Penggeledahan Rumah OPM, 1 Warga Ditembak Mati

Penggeledahan Rumah OPM, 1 Warga Ditembak Mati

- detikNews
Jumat, 03 Des 2010 15:15 WIB
Jayapura - Aparat gabungan TNI/Polri terpaksa menembak mati seorang warga bernama Miron Wetipo. Dia berusaha menyerang aparat saat hendak diamankan, pasca penggeledahan di salah satu rumah honay yang diduga milik anggota Organisasi Papua Merdeka (OPM).

Penembakan ini terjadi pada Jumat (3/12/2010), di BTN Puskopad Gunung, Tanah Hitam, Abepura, Jayapura. Kejadian ini dibenarkan Kapolresta Jayapura, AKBP Imam Setiawan kepada detik com, di sela-sela penggeledahan rumah honay tersebut.

Menurut Imam Setiawan, saat sedang melakukan penggeledahan di rumah honay tersebut, aparat diserang sebanyak lima warga yang bersenjatakan panah dan parang. Salah satu dari lima warga bersenjata itu, terpaksa ditembak mati aparat karena melakukan perlawanan.

SCROLL TO CONTINUE WITH CONTENT

"Anggota kami sempat memberikan tembakan peringatan. Namun karena masih melawan, terpaksa dilumpuhkan. Miron yang dilumpuhkan langsung meninggal ditempat," kata Kapolres.

Selain menembak mati satu dari lima kawanan, aparat juga mengamankan seorang lagi bernama Jack Magai. Tiga orang lainnya berhasil melarikan diri.
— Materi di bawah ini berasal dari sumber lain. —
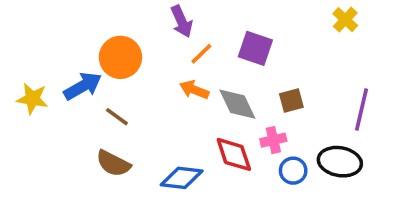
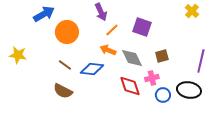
blue arrow: (83, 86) -> (44, 14), moved
blue diamond: (182, 178) -> (92, 69), moved

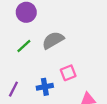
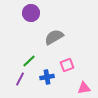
green line: (24, 46) -> (29, 61), moved

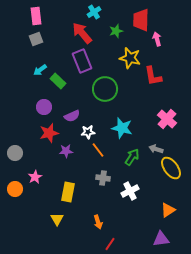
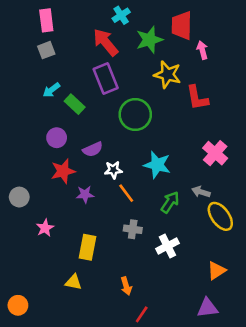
green star: (116, 31) -> (149, 40), size x1.5
orange circle: (15, 189) -> (18, 305), moved
yellow triangle: (57, 219) -> (73, 282), turned -48

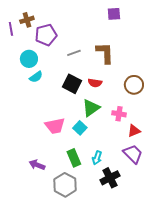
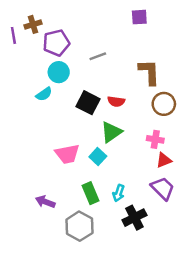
gray line: (74, 53) -> (98, 56), moved
brown L-shape: (105, 53) -> (149, 72), moved
cyan circle: (29, 59) -> (59, 72), moved
pink cross: (119, 114) -> (155, 139), moved

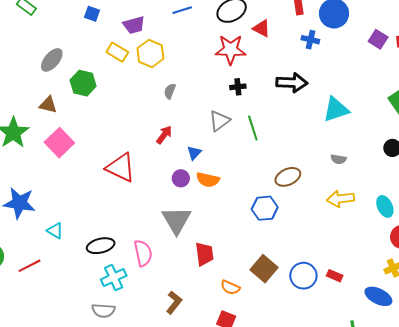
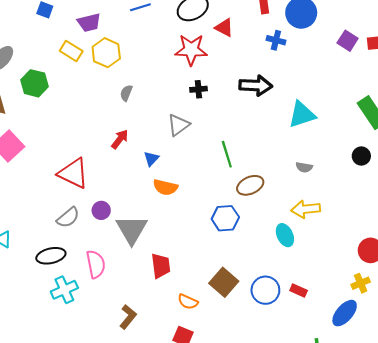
green line: (253, 128) -> (227, 154), moved
purple circle: (181, 178) -> (101, 210), moved
cyan ellipse: (385, 206) -> (285, 235), moved
blue ellipse: (378, 296) -> (345, 313), turned -76
gray semicircle: (103, 311) -> (68, 218), moved, turned -45

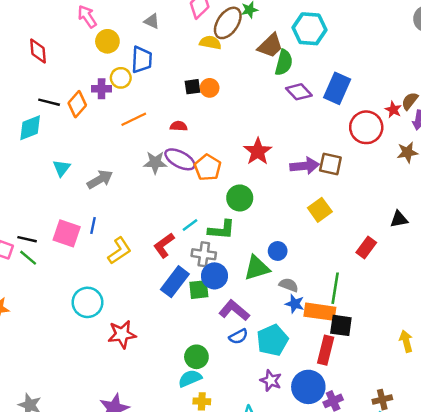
Jack Magai kini diamankan di Polsekta Abepura, guna dimintai keterangan lebih lanjut.

Dari keterangan sementara, Kapolres, kelima kawanan ini yang dulu melakukan penyerangan kepada aparat saat penggeledahan rumah honai di Tanah Hitam, Jayapura. Mereka kabur dari Lembaga Pemasyarakatan (Lapas) Abepura Jayapura pagi tadi.
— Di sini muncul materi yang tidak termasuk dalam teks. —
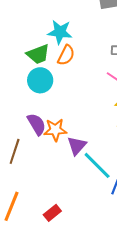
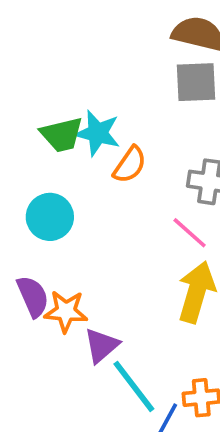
green trapezoid: (38, 54) -> (62, 135), moved
orange semicircle: (66, 55) -> (130, 165), moved

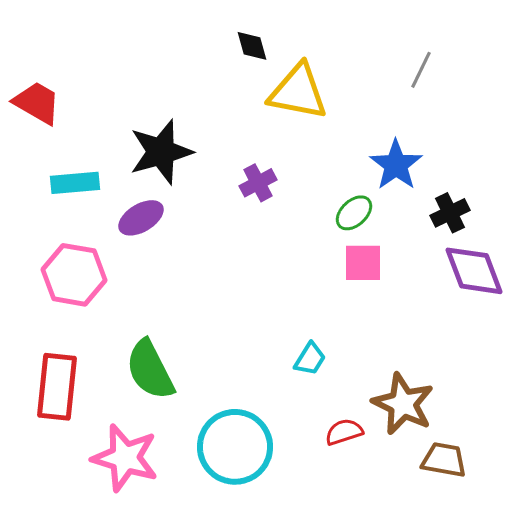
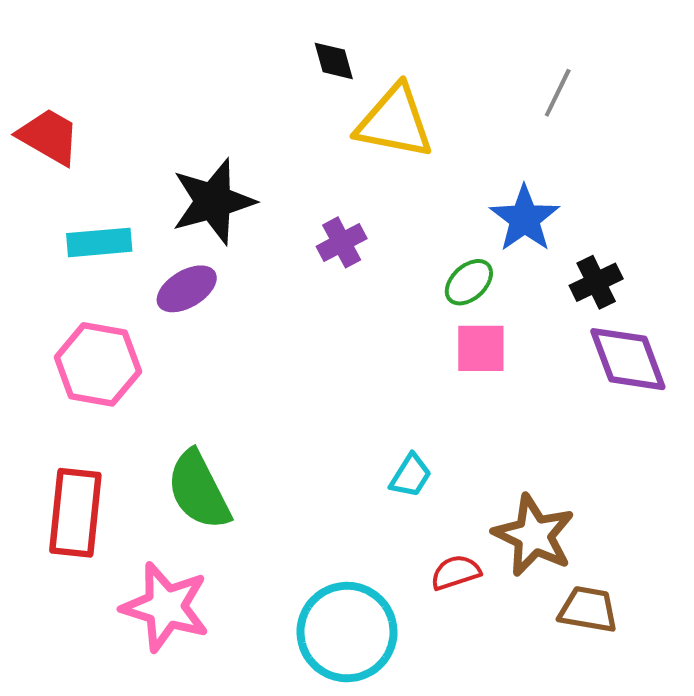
cyan circle: (235, 447) -> (347, 632), moved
Setelah berhasil kabur, mereka hendak mengambil amunisi di rumah honai itu, namun berpapasan dengan aparat yang tengah melakukan penggeledahan.
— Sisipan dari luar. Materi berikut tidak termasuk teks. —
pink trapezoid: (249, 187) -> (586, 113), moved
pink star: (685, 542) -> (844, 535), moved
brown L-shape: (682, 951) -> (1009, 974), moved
"Jadi, mereka ini adalah narapidana yang melarikan diri. Sementara kalau ditanya apakah berkaitan dengan penembakan di Nafri? Kita lihat nanti, akan kita kembangkan kearah situ," jelas Imam.

Sementara dalam penggrebekan tersebut, aparat dengan dibantu alat detektor TNI AD, akhirnya menemukan 40 peluru kaliber 5,7 untuk senjata jenis AK dan 11 peluru untuk senjata jenis Mausser. Aparat juga menemukan dokumentasi kemerdekaan Papua.

Menurut dugaan sementara, kelompok OPM di tempat tersebut merupakan oknum yang menembaki warga saat sedang lewat di daerah Nafri, Minggu (28/11/2010) lalu, yang menewaskan seorang warga sementara empat lainnya luka-luka. Sampai saat ini, pihak aparat masih melakukan pengejaran terhadap kelompok OPM. Aparat juga masih melakukan penyisiran serta pencarian amunisi dan senjata di daerah lokasi penembakan dengan menggunakan detektor milik TNI.